Determination of left ventricular volume by two-dimensional echocardiography: comparison with magnetic resonance imaging.

Left ventricular volume was determined in 12 healthy volunteers using a newly developed two-dimensional echocardiographic delineation method. The results were compared with those of magnetic resonance imaging, which served as the method of reference. Left ventricular end-diastolic volume was 123 +/- 12 ml, echocardiographically defined, and 121 +/- 12 ml calculated with magnetic resonance imaging. End-systolic volume was 41 +/- 7 ml on echocardiography and 37 +/- 6 ml on magnetic resonance imaging. Left ventricular ejection fraction was 67 +/- 4%, echocardiographically defined, and 70 +/- 5%, calculated with magnetic resonance imaging.
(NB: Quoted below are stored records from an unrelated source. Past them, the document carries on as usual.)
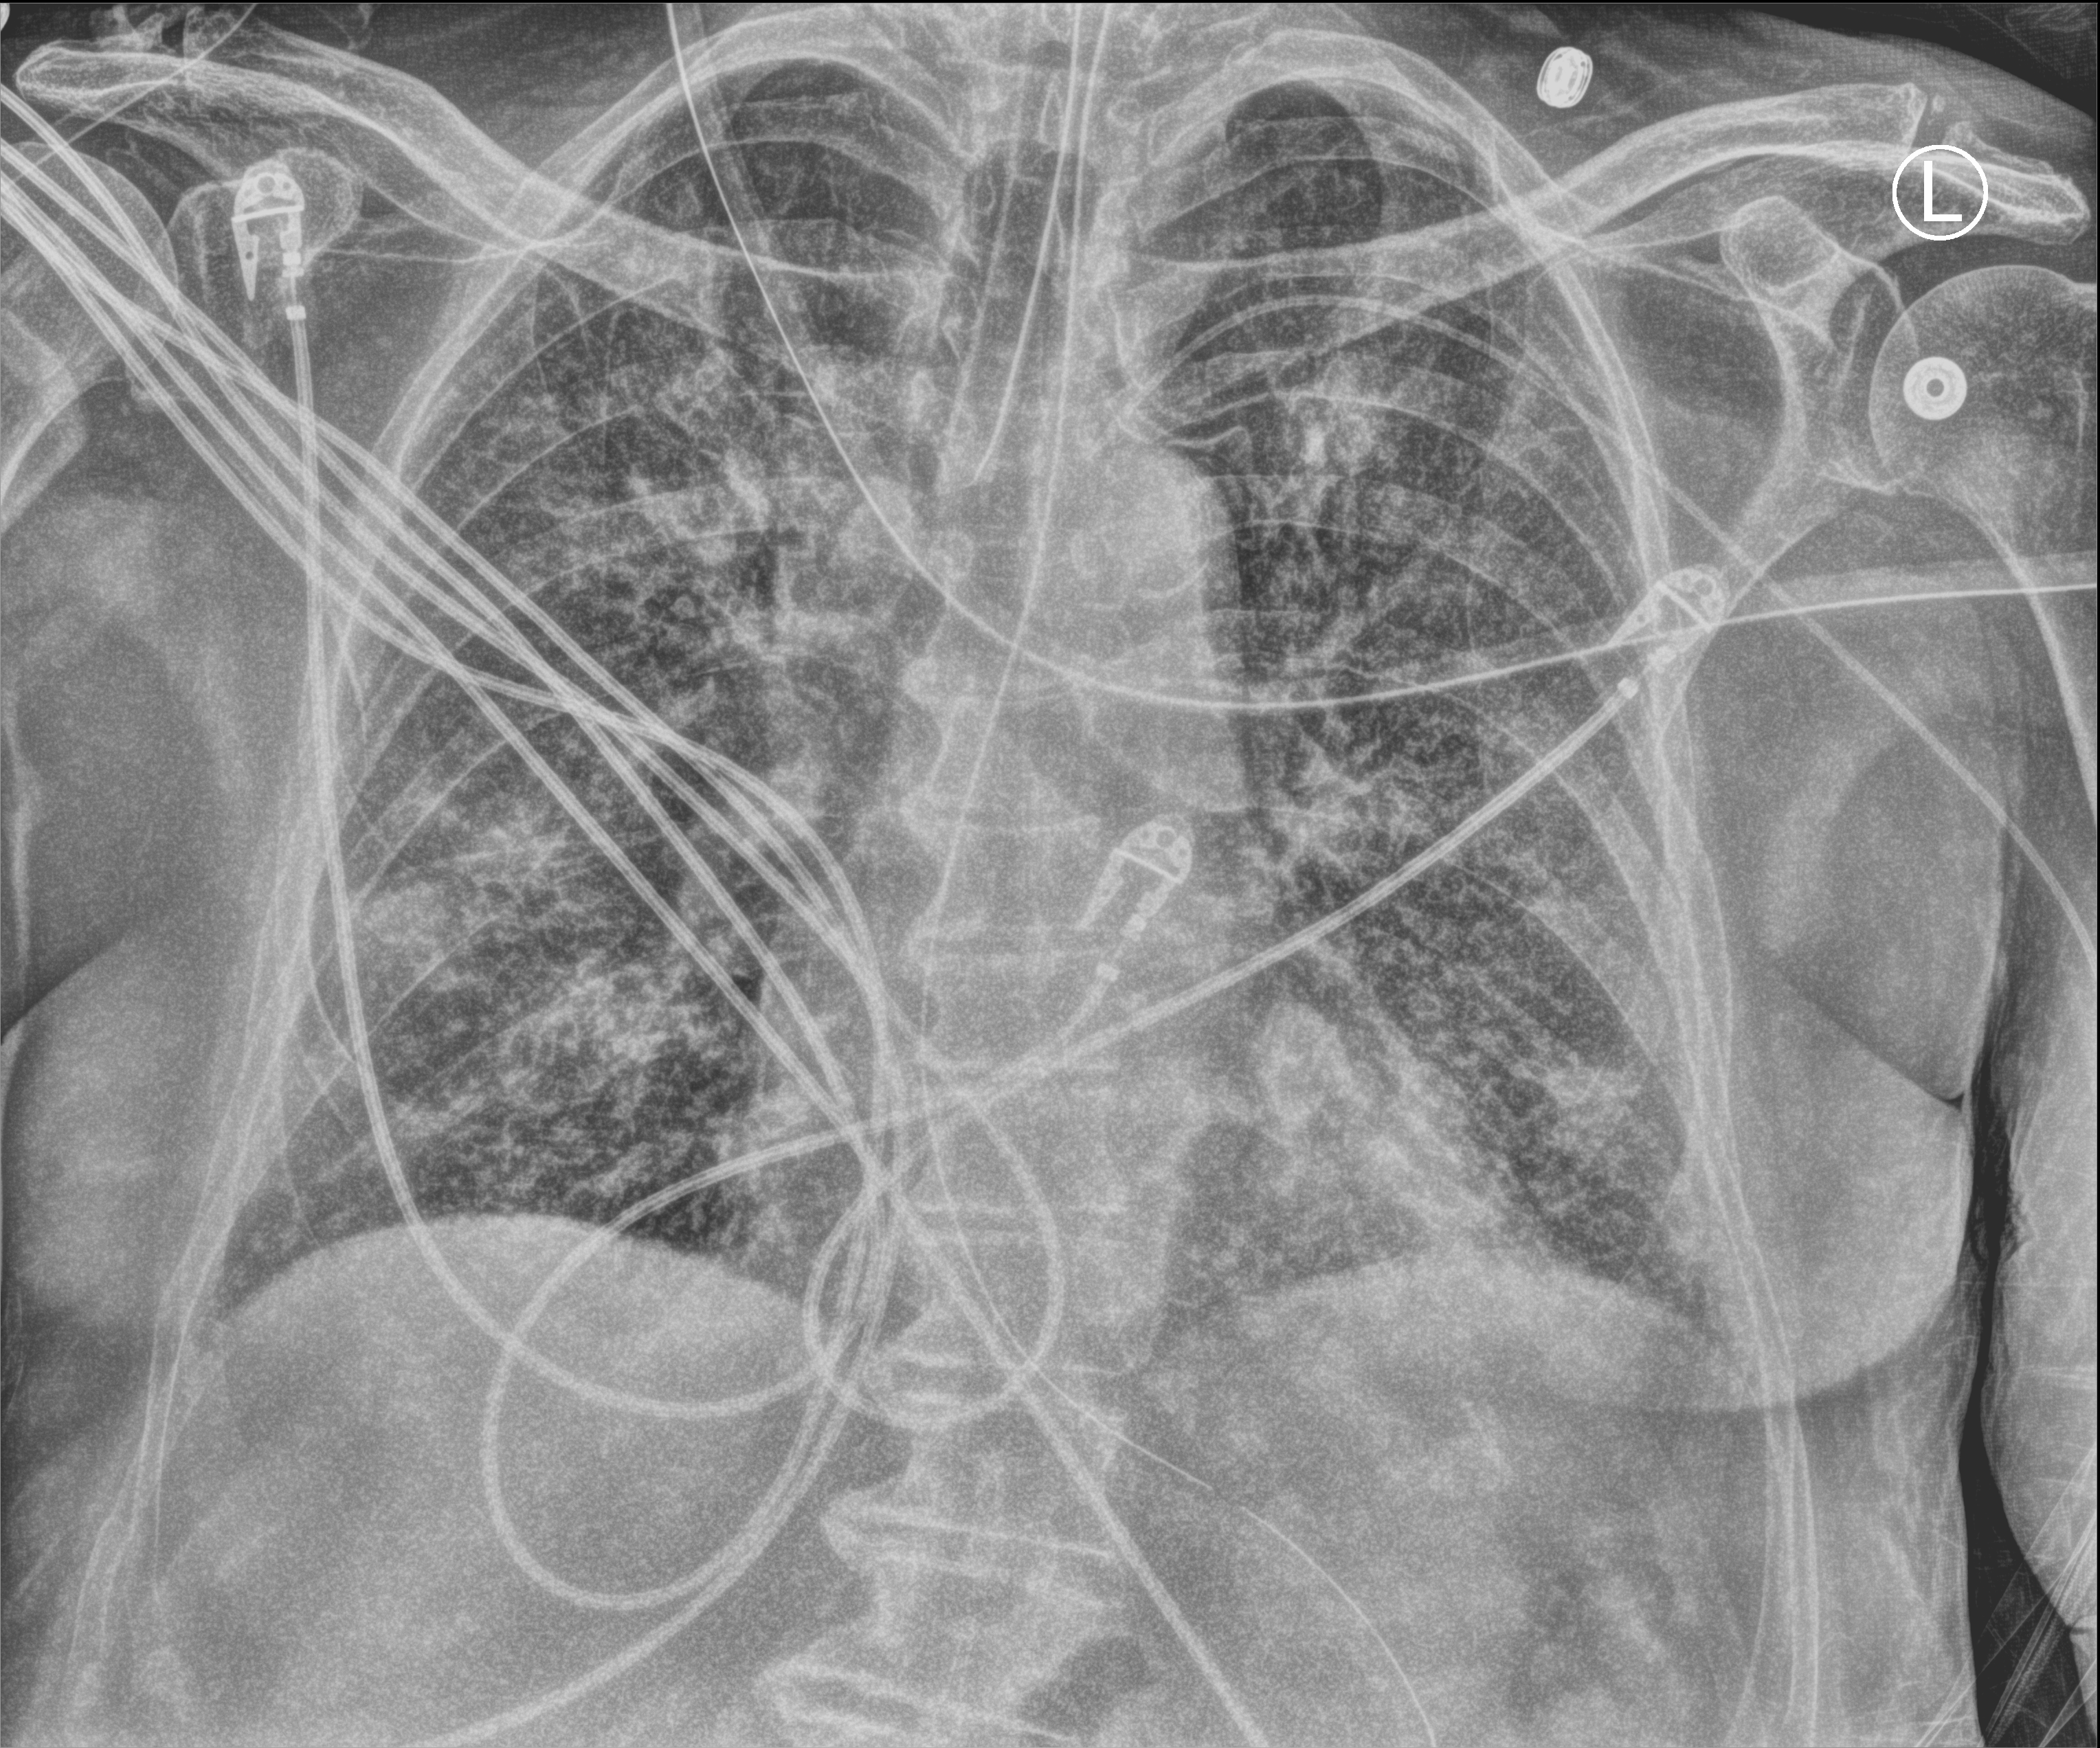
Chest X-ray (portable); anteroposterior (AP) projection. Male patient hospitalised with COVID-19, age 75–90 years.
Admission-level facts for this patient (not findings on this image; timing relative to this image not recorded): other chronic lung disease (admission record): no.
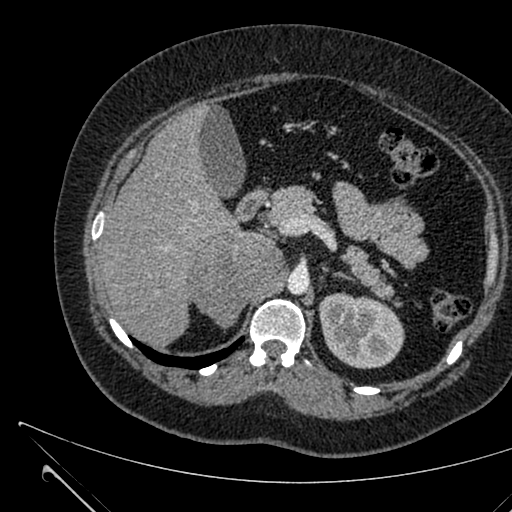
Contrast-enhanced abdominal CT, one axial slice. Slice 420 of 731 in the series (ordered by position). 120 kVp. Intravenous contrast given. Soft-tissue window (W 400 / L 40 HU). 512 × 512 image matrix. Patient: female, 36 years. From the clinical record (not read from this slice): diagnosis: adrenocortical carcinoma; tumour side: right adrenal; tumour size at pathology: 10 cm; Ki-67 index: 20 %; stage (as recorded): 4.
Outlined on this slice (semi-automatic segmentation, software-assisted and operator-edited):
- mass: bounding box <190,233,284,325> (left, top, right, bottom; pixels)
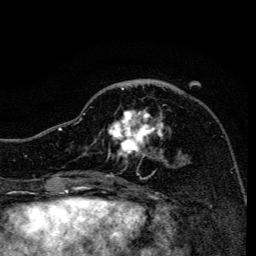
Breast MRI, one axial slice; slice 55 of 134 in the series (ordered by position); cropped to one breast; dynamic contrast-enhanced series, time point 2 of 6 at this slice position (early post-contrast); 3 T; TE 4.2 ms, TR 8.6 ms; 1.2 mm slice thickness; 256 × 256 image matrix, field of view 160 × 160 mm. Female patient.
Annotated regions visible in this slice (semi-automatic segmentation, software-assisted and operator-edited):
- enhancing-tissue mask used for the functional tumour volume (all voxels passing the contrast-enhancement thresholds inside the analysis volume; usually the tumour): box from (x=83, y=85) to (x=168, y=159) px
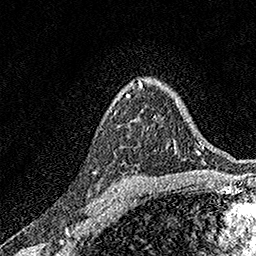
Breast MRI, one axial slice. Slice 110 of 158 in the series (ordered by position). Cropped to one breast. Dynamic contrast-enhanced series, time point 2 of 7 at this slice position (early post-contrast). 1.5 T. TE 3.5 ms, TR 7.2 ms. 1 mm slice thickness. 256 × 256 image matrix, field of view 165 × 165 mm. Female patient.
Structures marked on this image (semi-automatically segmented with operator editing):
- enhancing-tissue mask used for the functional tumour volume (all voxels passing the contrast-enhancement thresholds inside the analysis volume; usually the tumour): box from (x=126, y=95) to (x=130, y=97) px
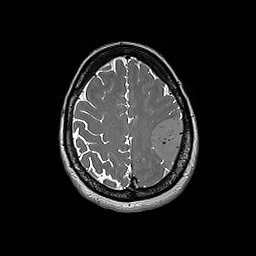
Brain MRI from a brain-tumour surgery series, one axial slice; 1 mm slice thickness; 256 × 256 image matrix, field of view 250 × 250 mm. From the clinical record (not read from this slice): histopathology: Glioblastoma; WHO grade: 4; IDH mutation: no; tumour location: Left Frontal.
Structures marked on this image (manually delineated by an expert):
- tumour: bounding box [x1, y1, x2, y2] px = [152, 115, 184, 165]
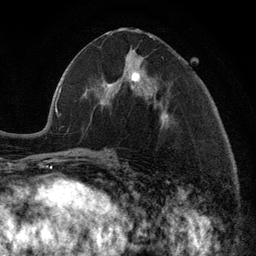
Breast MRI (dynamic contrast-enhanced), one axial slice; slice 51 of 134 in the series (ordered by position); cropped to one breast; dynamic contrast-enhanced series, time point 2 of 6 at this slice position (early post-contrast); 3 T; TE 2.8 ms, TR 7.3 ms; 256 × 256 image matrix, field of view 180 × 180 mm. Female patient.
Outlined on this slice (semi-automatically segmented with operator editing):
- enhancing-tissue mask used for the functional tumour volume (all voxels passing the contrast-enhancement thresholds inside the analysis volume; usually the tumour): bounding box (x1, y1, x2, y2) in pixels: (99, 46, 140, 96)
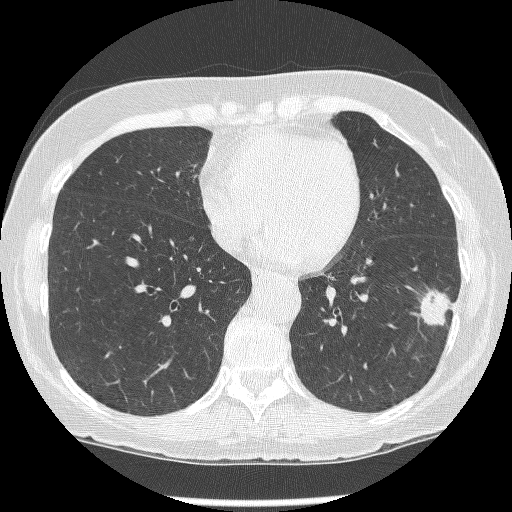
Axial slice from a low-dose chest CT screening exam, first (baseline) screen, lung window (W 1500 / L -600 HU), 1.25 mm slice thickness, slice 92 of 247 in the series, 512 × 512 image matrix. Female, age 62 years at enrolment.
Expert reader's lesion annotation, bounding box <418,283,461,334> (left, top, right, bottom; pixels). The screening reader recorded 2 non-calcified nodules or masses ≥4 mm on this exam (left lower lobe, left lower lobe); which of them this box marks is not recorded. Participant outcome: lung cancer diagnosed 15 days after this screen — non-small cell carcinoma, left lower lobe, stage IIIB (AJCC 6th edition), 23 mm at pathology.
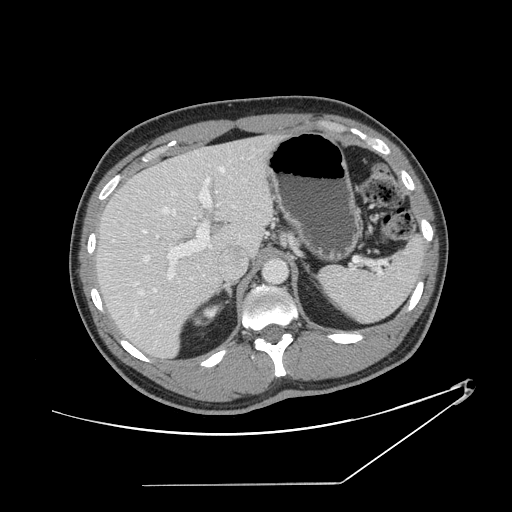
Contrast-enhanced abdominal CT, one axial slice. Slice 94 of 152 in the series (ordered by position). Reconstruction kernel STANDARD. 120 kVp. Soft-tissue window (W 400 / L 40 HU). 2.5 mm slice thickness. 512 × 512 image matrix, field of view 432 × 432 mm. Case-level facts recorded for this patient, not image findings: patient: female, age 69 years at operation; diagnosis: colorectal cancer liver metastases, imaged before liver resection; multiple liver metastases: no; largest metastasis: 1 cm; disease in both lobes: no.
Outlined on this slice (outlined manually by an expert reader):
- hepatic veins: box from (x=111, y=161) to (x=236, y=295) px
- liver: (x=98, y=137)–(x=273, y=357)
- planned liver remnant (the part of the liver to remain after resection): (x=98, y=154)–(x=228, y=357)
- portal vein (with intrahepatic branches): (x=142, y=177)–(x=211, y=326)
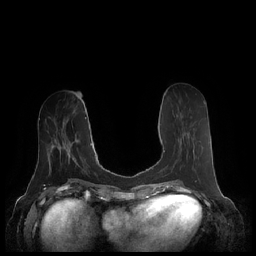
Breast MRI (dynamic contrast-enhanced), one axial slice. Slice 83 of 248 in the series (ordered by position). Dynamic contrast-enhanced series, time point 2 of 7 at this slice position (early post-contrast). 1.5 T. TE 1.9 ms, TR 4.1 ms. 0.8 mm slice thickness. 256 × 256 image matrix, field of view 340 × 340 mm. Female patient.
Outlined on this slice (semi-automatic segmentation, software-assisted and operator-edited):
- enhancing-tissue mask used for the functional tumour volume (all voxels passing the contrast-enhancement thresholds inside the analysis volume; usually the tumour): box from (x=163, y=115) to (x=194, y=169) px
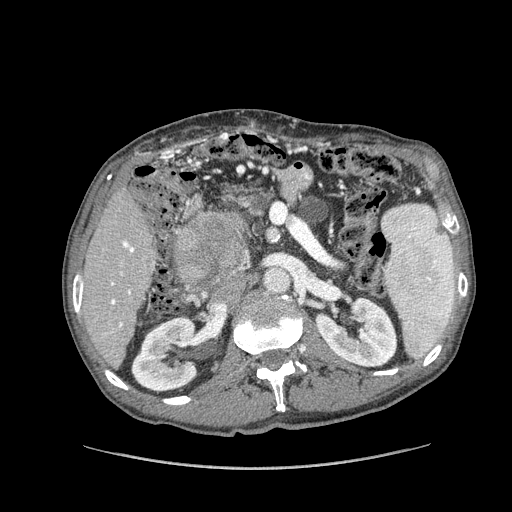
Contrast-enhanced abdominal CT (liver protocol), one axial slice; slice 49 of 162 in the series (ordered by position); reconstruction kernel STANDARD; soft-tissue window (W 400 / L 40 HU); 512 × 512 image matrix. From the clinical record (not read from this slice): diagnosis: hepatocellular carcinoma (patient treated with transarterial chemoembolisation; whether this scan precedes or follows treatment is not stated here); TNM stage (as recorded): Stage-IIIA; Child-Pugh class: A; tumour nodularity: multinodular.
Structures marked on this image (semi-automatic segmentation, software-assisted and operator-edited):
- liver parenchyma outside the tumour (the mass and vessels are separate outlines, so this box may not span the whole liver): bounding box (x1, y1, x2, y2) in pixels: (81, 184, 158, 366)
- mass: (174, 211, 244, 286)
- portal vein: (111, 241, 134, 327)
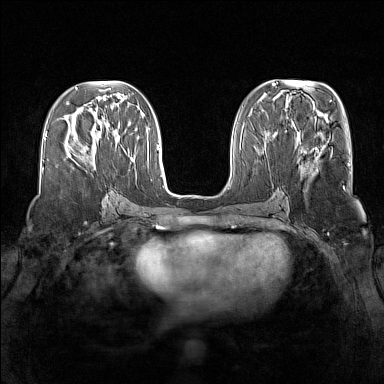
Breast MRI (dynamic contrast-enhanced), one axial slice. Slice 61 of 160 in the series (ordered by position). Dynamic contrast-enhanced series, time point 2 of 7 at this slice position (early post-contrast). 1.5 T. TE 1.8 ms, TR 5 ms. 1 mm slice thickness. 384 × 384 image matrix, field of view 340 × 340 mm. Female patient.
Structures marked on this image (semi-automatic segmentation, software-assisted and operator-edited):
- enhancing-tissue mask used for the functional tumour volume (all voxels passing the contrast-enhancement thresholds inside the analysis volume; usually the tumour): box from (x=84, y=146) to (x=87, y=150) px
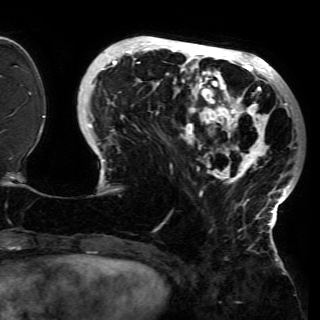
Breast MRI (dynamic contrast-enhanced), one axial slice. Position 45 of 150 along the scan axis. Cropped to one breast. Dynamic contrast-enhanced series, time point 2 of 6 at this slice position (early post-contrast). 3 T. TE 4.2 ms, TR 7.9 ms. 320 × 320 image matrix. Female patient.
Structures marked on this image (semi-automatically segmented with operator editing):
- enhancing-tissue mask used for the functional tumour volume (all voxels passing the contrast-enhancement thresholds inside the analysis volume; usually the tumour): bounding box [x1, y1, x2, y2] px = [82, 37, 298, 228]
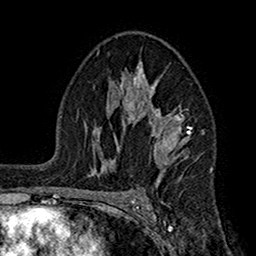
Breast MRI (dynamic contrast-enhanced), one axial slice; slice 102 of 160 in the series (ordered by position); cropped to one breast; dynamic contrast-enhanced series, time point 2 of 7 at this slice position (early post-contrast); 1.5 T; TE 2.7 ms, TR 5.2 ms; 1 mm slice thickness; 256 × 256 image matrix, field of view 158 × 158 mm. Female patient.
Outlined on this slice (semi-automatic segmentation, software-assisted and operator-edited):
- enhancing-tissue mask used for the functional tumour volume (all voxels passing the contrast-enhancement thresholds inside the analysis volume; usually the tumour): box from (x=104, y=62) to (x=192, y=203) px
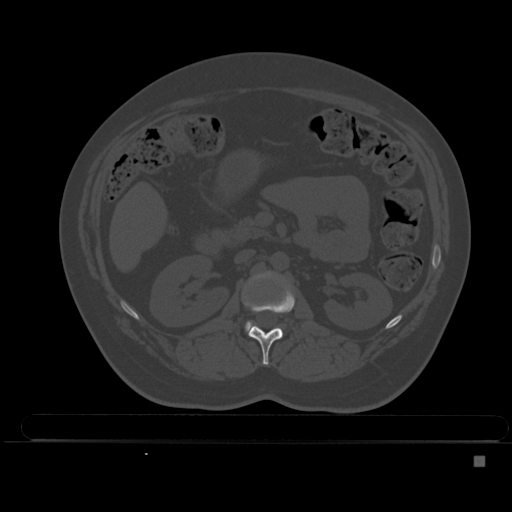
CT including the spine, one axial slice; position 187 of 495 along the scan axis; bone window (W 1800 / L 400 HU); 1.5 mm slice thickness; 512 × 512 image matrix, field of view 404 × 404 mm. Female patient, age 33 years. Case-level facts recorded for this patient, not image findings: primary cancer: breast; vertebrae with lytic lesions (as recorded): T1.
Annotated regions visible in this slice (semi-automatic segmentation, software-assisted and operator-edited):
- L1 vertebra: bounding box [x1, y1, x2, y2] px = [244, 280, 295, 365]
- L2 vertebra: [245, 321, 252, 331]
There was no statistical difference for any of the measured parameters. Interstudy and inter-observer variability was minimal. In conclusion, in healthy volunteers left ventricular volume was accurately defined, using this newly developed two-dimensional echocardiographic delineation method. During endocardial delineation a dynamic display is continuously available on a second window, allowing precise visual edge-detection. Moreover, corrections can be made easily and quickly. These two advantages enhance the accuracy of the method, even in cases of poor echogenicity.